Now in this scenario what is the process that needs to be followed?
One of the suggestions I received is to raise an incident and start the Major Incident Management Process.
Also should we give a chance to the implementing team to resolve the issue until the change window lapses or should we intervene as soon as an issue is encountered and take appropriate action?
I donít think rollback would be an option in this scenario.
In a normal work day if the ram goes faulty MIM process is initiated.
The difference here is we have already taken approval for the downtime and expectations have been set that the firewall will not be available during the change window. (Please note this is a secondary firewall, primary firewall is not affected)
As you are having the approved down time for the same, these may be three cases --
1) you successfulluy Replace the faulty RAM and complete your activity within down time window then it is your Change management process only.
2) You exceed the down time window but your business has approved the extension of the downtime, then also it will be Change Management.
3) You exceeded the downtime window and Business has not aprroved the Extension of Planned Activity, at That time you will require to log an Incident and start the Major Incident Procedure. The Incident will be logged by the time when Activity was supposed to get complete as per scheduled time.

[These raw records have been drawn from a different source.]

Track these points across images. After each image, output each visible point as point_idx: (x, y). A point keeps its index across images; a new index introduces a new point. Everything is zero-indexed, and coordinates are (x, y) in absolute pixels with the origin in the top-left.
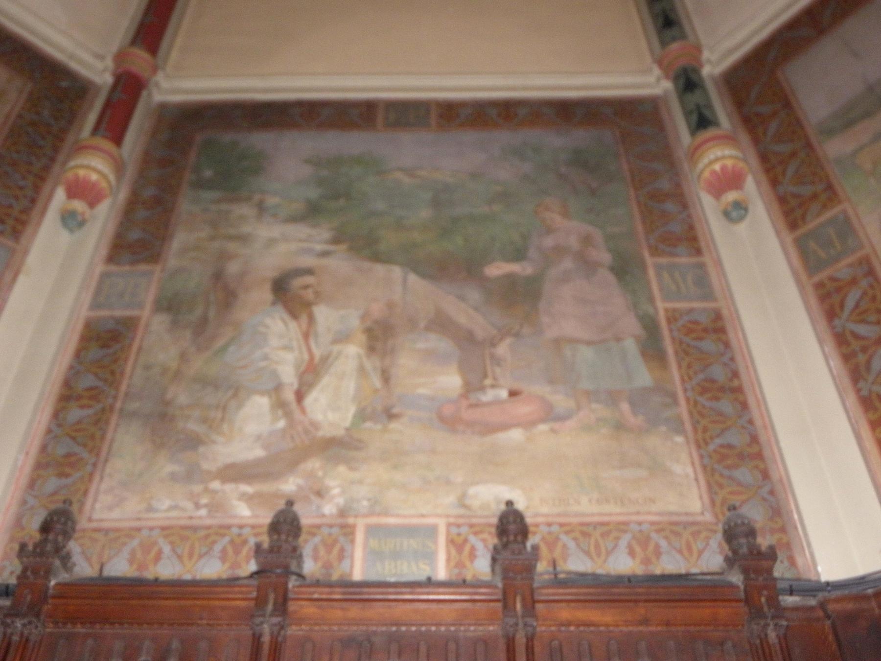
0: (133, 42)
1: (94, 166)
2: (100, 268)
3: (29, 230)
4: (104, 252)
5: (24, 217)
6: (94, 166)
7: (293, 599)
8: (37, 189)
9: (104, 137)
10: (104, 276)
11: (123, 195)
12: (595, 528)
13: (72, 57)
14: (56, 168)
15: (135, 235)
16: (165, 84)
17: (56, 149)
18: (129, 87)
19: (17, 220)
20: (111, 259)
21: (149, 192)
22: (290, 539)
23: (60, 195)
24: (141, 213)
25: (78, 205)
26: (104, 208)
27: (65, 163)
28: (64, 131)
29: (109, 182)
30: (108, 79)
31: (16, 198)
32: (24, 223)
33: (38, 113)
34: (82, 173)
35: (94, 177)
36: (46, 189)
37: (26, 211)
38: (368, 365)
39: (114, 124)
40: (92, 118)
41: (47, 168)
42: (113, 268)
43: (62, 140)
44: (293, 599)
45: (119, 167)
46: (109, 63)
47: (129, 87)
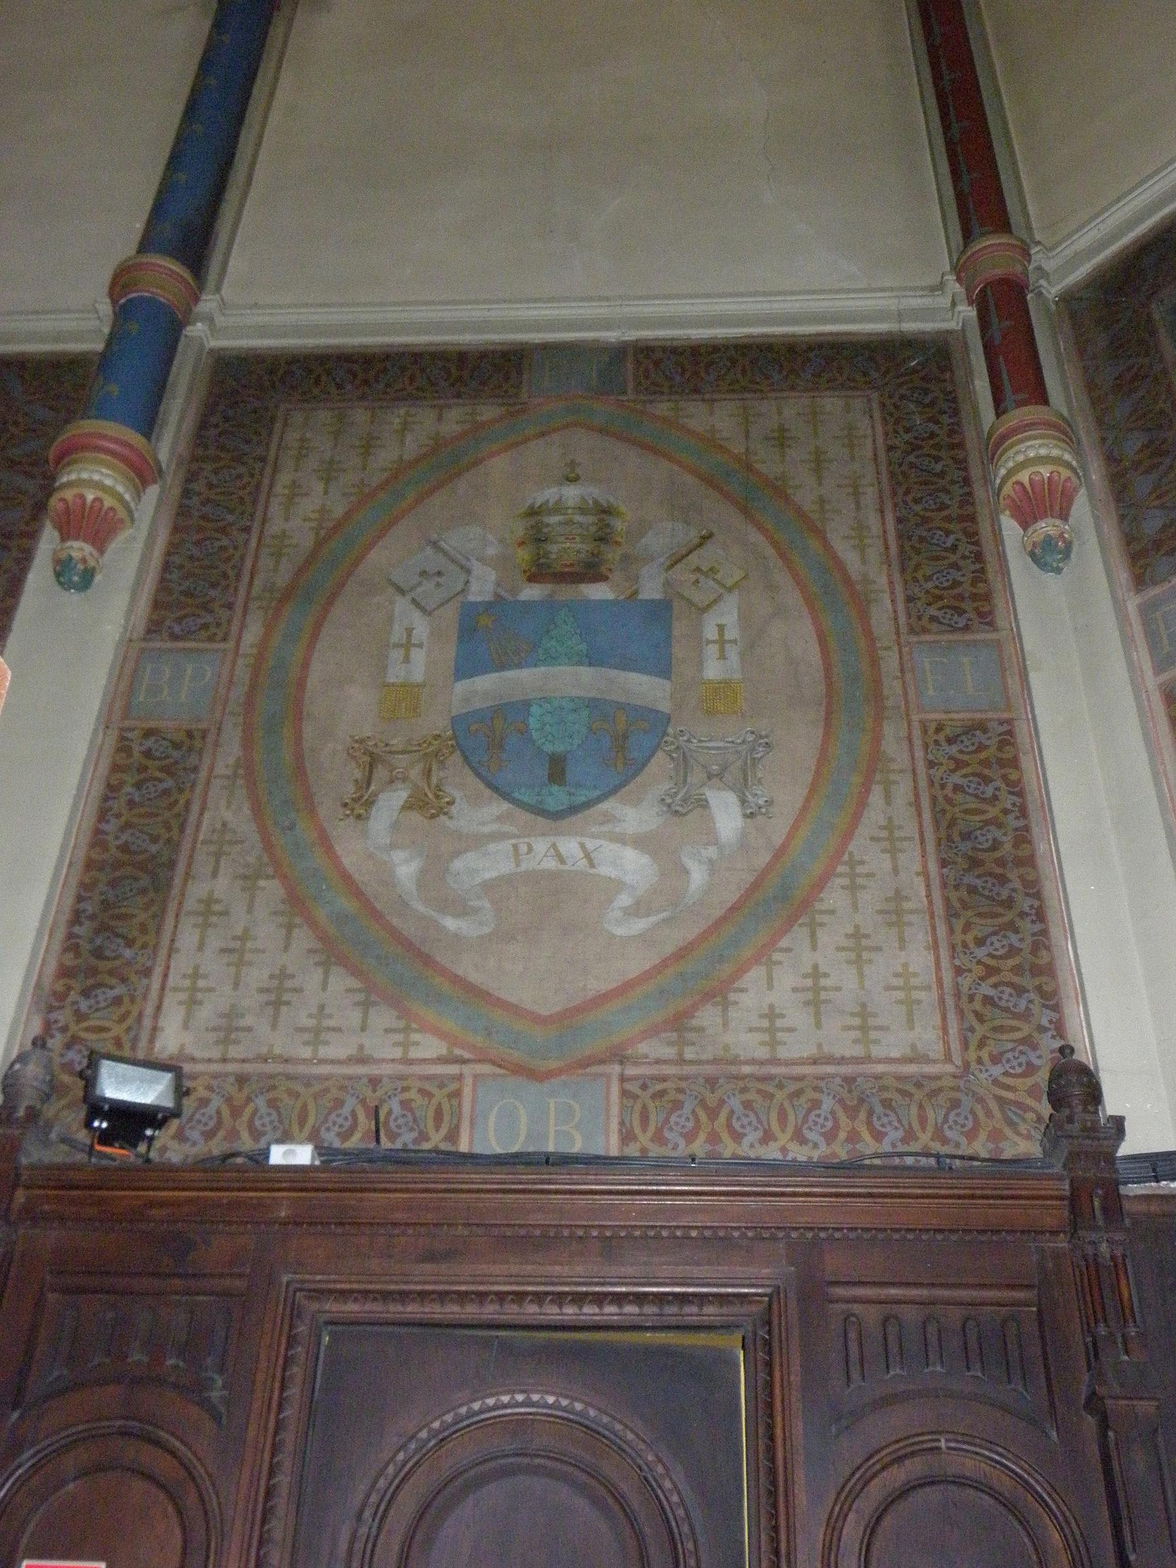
0: (968, 235)
1: (1033, 456)
2: (1132, 604)
3: (999, 602)
4: (1123, 576)
5: (981, 588)
6: (1033, 456)
7: (1061, 1198)
8: (973, 537)
9: (1020, 404)
10: (1146, 611)
11: (1097, 472)
12: (308, 1085)
13: (900, 316)
14: (979, 492)
15: (1153, 524)
16: (1049, 265)
17: (962, 464)
18: (1003, 303)
19: (974, 597)
20: (1140, 582)
21: (1134, 444)
22: (336, 1128)
23: (1009, 526)
24: (1142, 485)
25: (1046, 527)
26: (1081, 507)
27: (987, 480)
28: (955, 430)
29: (1068, 465)
30: (969, 312)
31: (955, 566)
32: (987, 597)
33: (907, 430)
34: (1024, 477)
35: (1045, 471)
36: (985, 528)
37: (980, 576)
38: (707, 396)
39: (1018, 378)
40: (982, 385)
41: (968, 499)
42: (1153, 592)
43: (961, 445)
44: (1061, 1198)
45: (1065, 432)
46: (954, 287)
47: (1003, 303)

Joined: Sep 16, 2006 Posts: 3307 Location: London, UK
Posted: Wed Dec 12, 2012 1:59 am Post subject:
If this CM process is audited, all of your suggestions could possibly be failure in audit
raise a retrospective change for the fault - yes i know it is secondary... yes i know it is durign a change window... but the work it self to fix the broken equipoment was not part of the change approved at the CAB
raise the retro and fix the secondary
present the retro to the cab
it is retro because it is fault fix - ie emergency under incident conditions...
now all this depends on your policy process and procedures _________________ John Hardesty
ITSM Manager's Certificate (Red Badge)
Change Management is POWER & CONTROL. /....evil laughter
Joined: Mar 04, 2008 Posts: 1884 Location: Newcastle-under-Lyme
Posted: Wed Dec 12, 2012 2:04 am Post subject:
If it is so impactful as to be a major incident. It is going to run far beyond your agreed downtime.

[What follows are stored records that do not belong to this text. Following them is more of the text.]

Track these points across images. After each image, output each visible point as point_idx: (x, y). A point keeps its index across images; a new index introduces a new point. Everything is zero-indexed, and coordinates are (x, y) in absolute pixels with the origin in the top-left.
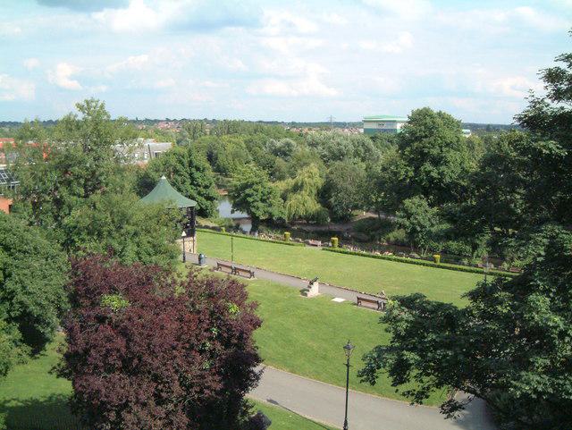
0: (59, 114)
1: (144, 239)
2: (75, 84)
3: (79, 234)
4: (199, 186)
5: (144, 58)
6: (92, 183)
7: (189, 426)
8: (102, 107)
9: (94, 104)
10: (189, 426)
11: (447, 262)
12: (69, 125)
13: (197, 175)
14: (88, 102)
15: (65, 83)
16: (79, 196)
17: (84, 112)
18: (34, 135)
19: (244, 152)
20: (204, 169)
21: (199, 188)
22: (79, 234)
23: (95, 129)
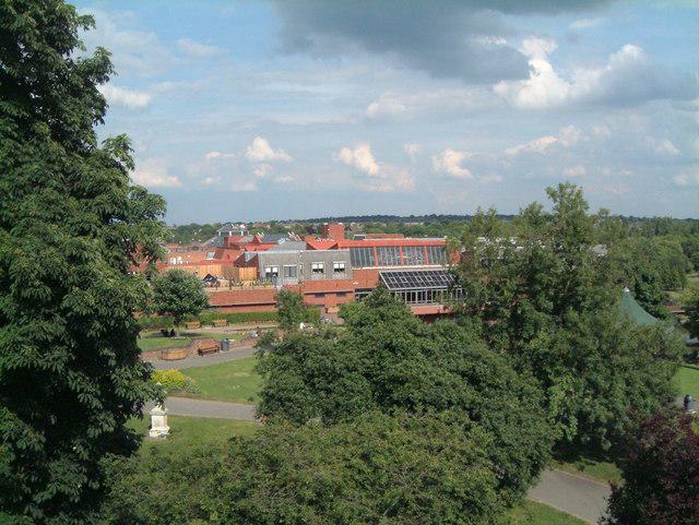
0: (512, 206)
1: (637, 375)
2: (465, 172)
3: (552, 365)
4: (647, 301)
5: (548, 140)
6: (566, 299)
7: (4, 369)
8: (578, 194)
9: (569, 190)
10: (4, 369)
11: (239, 314)
12: (533, 218)
13: (645, 286)
14: (561, 187)
15: (456, 171)
16: (546, 311)
17: (555, 201)
18: (488, 232)
19: (683, 258)
20: (653, 278)
21: (646, 304)
22: (552, 365)
23: (568, 223)
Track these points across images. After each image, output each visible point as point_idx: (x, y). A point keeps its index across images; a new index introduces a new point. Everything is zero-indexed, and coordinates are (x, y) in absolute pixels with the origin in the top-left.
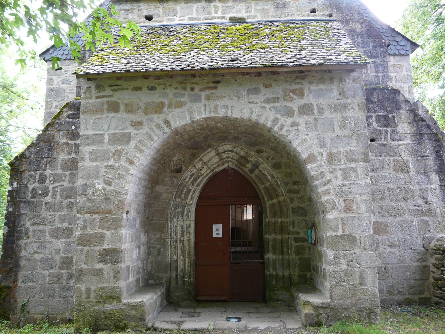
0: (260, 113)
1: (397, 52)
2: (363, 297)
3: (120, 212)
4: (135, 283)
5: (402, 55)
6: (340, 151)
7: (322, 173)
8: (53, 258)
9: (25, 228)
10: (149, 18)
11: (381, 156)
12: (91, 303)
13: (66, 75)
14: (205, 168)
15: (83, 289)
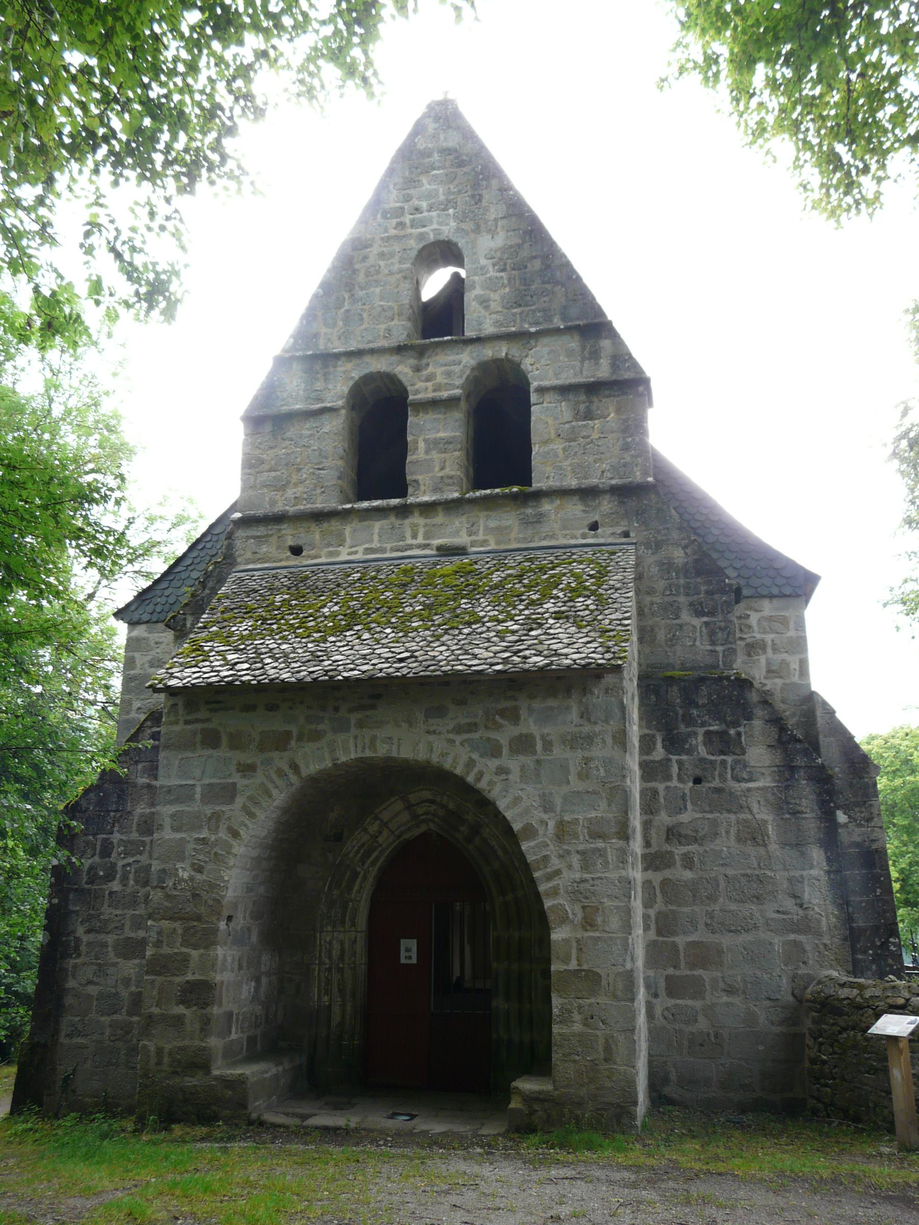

As John said, an incident is an incident. It does not matter that the customer might not be affected.
There is nothing retrospective about incident management.
You treat it as an incident because it is an incident. You don't decide afterwards whether it was an incident or not.

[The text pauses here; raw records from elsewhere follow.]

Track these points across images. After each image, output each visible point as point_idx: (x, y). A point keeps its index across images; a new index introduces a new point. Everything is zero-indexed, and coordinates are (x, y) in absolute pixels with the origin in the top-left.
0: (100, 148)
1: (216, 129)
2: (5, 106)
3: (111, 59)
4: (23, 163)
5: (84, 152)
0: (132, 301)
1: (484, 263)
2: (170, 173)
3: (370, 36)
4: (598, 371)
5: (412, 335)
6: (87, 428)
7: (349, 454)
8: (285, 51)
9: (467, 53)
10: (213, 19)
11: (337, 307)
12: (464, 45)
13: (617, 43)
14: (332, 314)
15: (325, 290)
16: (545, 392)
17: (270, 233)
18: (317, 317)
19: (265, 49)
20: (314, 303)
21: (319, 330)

Among the many reasons for this are a) incident management is geared for dealing with it properly, including any issues with the vendor b)if it happened again the next week your incident team will know about it and, among other things, will recognize the need to start a problem investigation to try to avoid more repeats.
AS to when you fix it - like all incidents, as soon as possible, because you won't know how long it will take until it is done. Unless the DR test change is more important than the potential business impact. _________________ "Method goes far to prevent trouble in business: for it makes the task easy, hinders confusion, saves abundance of time, and instructs those that have business depending, both what to do and what to hope."